Tokyo's plum blossom haven to axe all its trees
A Tokyo park once named Japan's best for viewing plum blossoms is cutting down all its trees after losing a five-year battle with plum pox.
The 45-square-kilometre Umeno Koen (Plum Park) in western Tokyo's Ome City closed on April 4, four days after hosting its annual plum blossom festival.
The park's remaining 1,266 trees will be felled after the clearing of about 2,600 others failed to contain a 2009 outbreak of the disease.
"It is with great sadness that, in order to stop the spread of the disease and to begin replanting as soon as possible, we will cut down all the plum trees in Umeno Koen," said a statement.

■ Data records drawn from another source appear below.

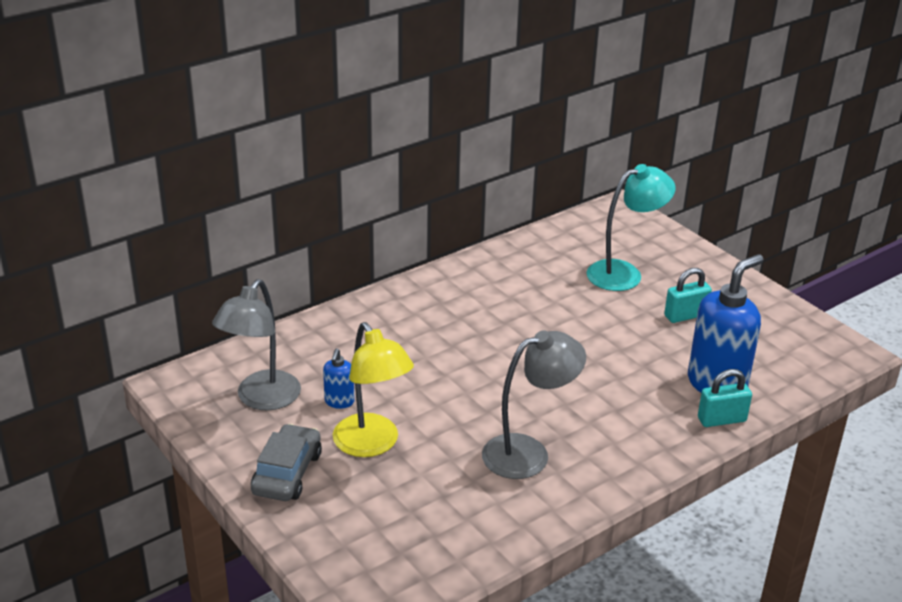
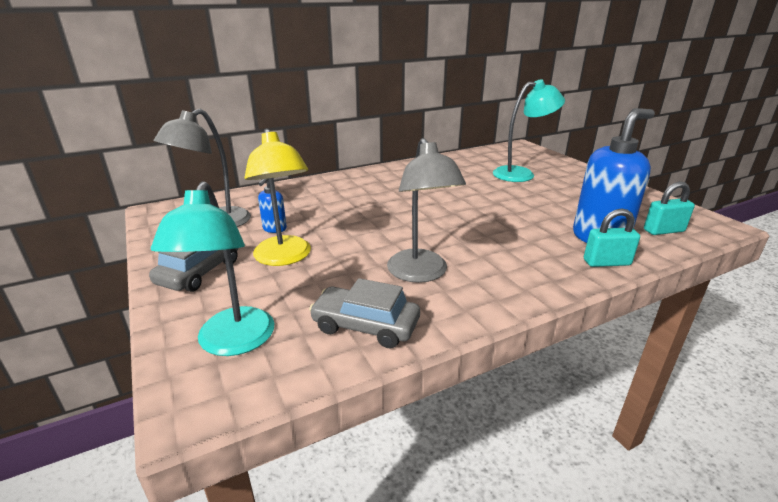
camera: 10 degrees right, 5 degrees down
grey lamp [482,330,586,479] -> grey lamp turned 90 degrees clockwise [387,138,466,283]
turquoise padlock [664,268,712,323] -> turquoise padlock moved to [644,181,695,235]
none -> turquoise lamp [151,181,274,356]
none -> grey car [309,278,420,348]

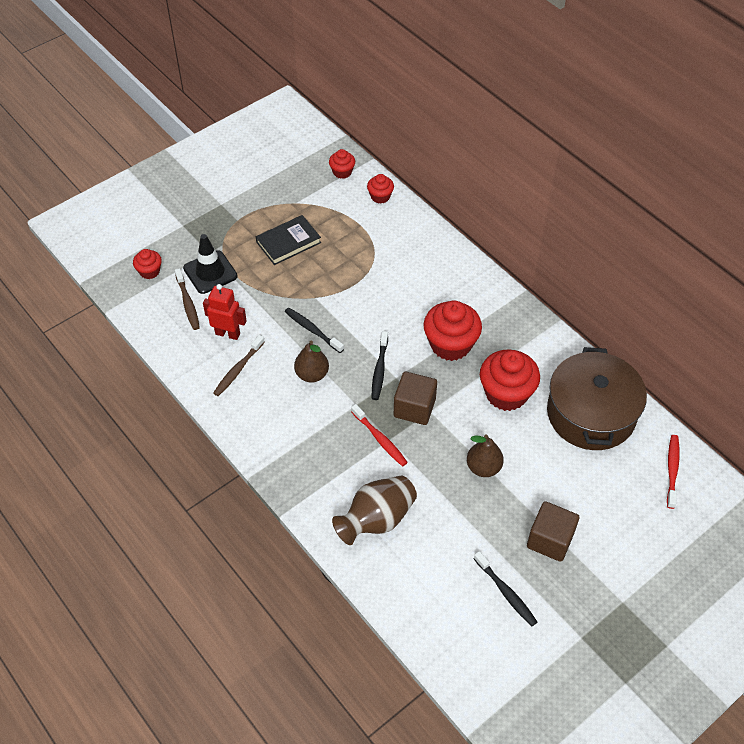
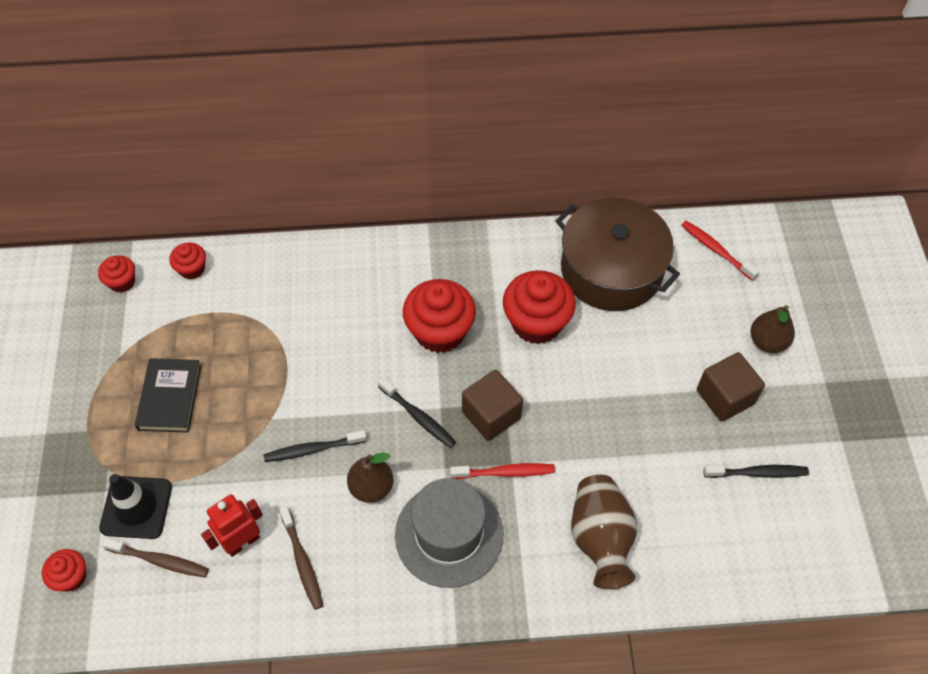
camera: 55 degrees left, 5 degrees up
brown pear [467,434,504,477] -> brown pear moved to [751,305,795,353]
none -> grey hat [395,478,503,588]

"In the near future, when it's safe for replanting, we will strive to make our city famous for plum blossoms again."
Umeno Koen ranked first among 90 plum-viewing spots nationwide in a Nikkei newspaper reader poll in February 2009.
Ome plans to wait until the area has been free of plum pox for three years before replanting.
Plum trees generally bloom in February and March in Japan, about a month before cherry trees - the more widely recognised sign of spring's arrival in the country.
Plum blossoms can range in color from white to a vivid red. Plum pox is the "most devastating" viral disease among stone fruit - which include plums, apricots and cherries - and is generally transmitted by aphids, according to the US Department of Agriculture's website. It does not present a danger to consumers.
The discovery of the virus in Umeno Koen was the first instance of the disease in Japan, according to Ome City.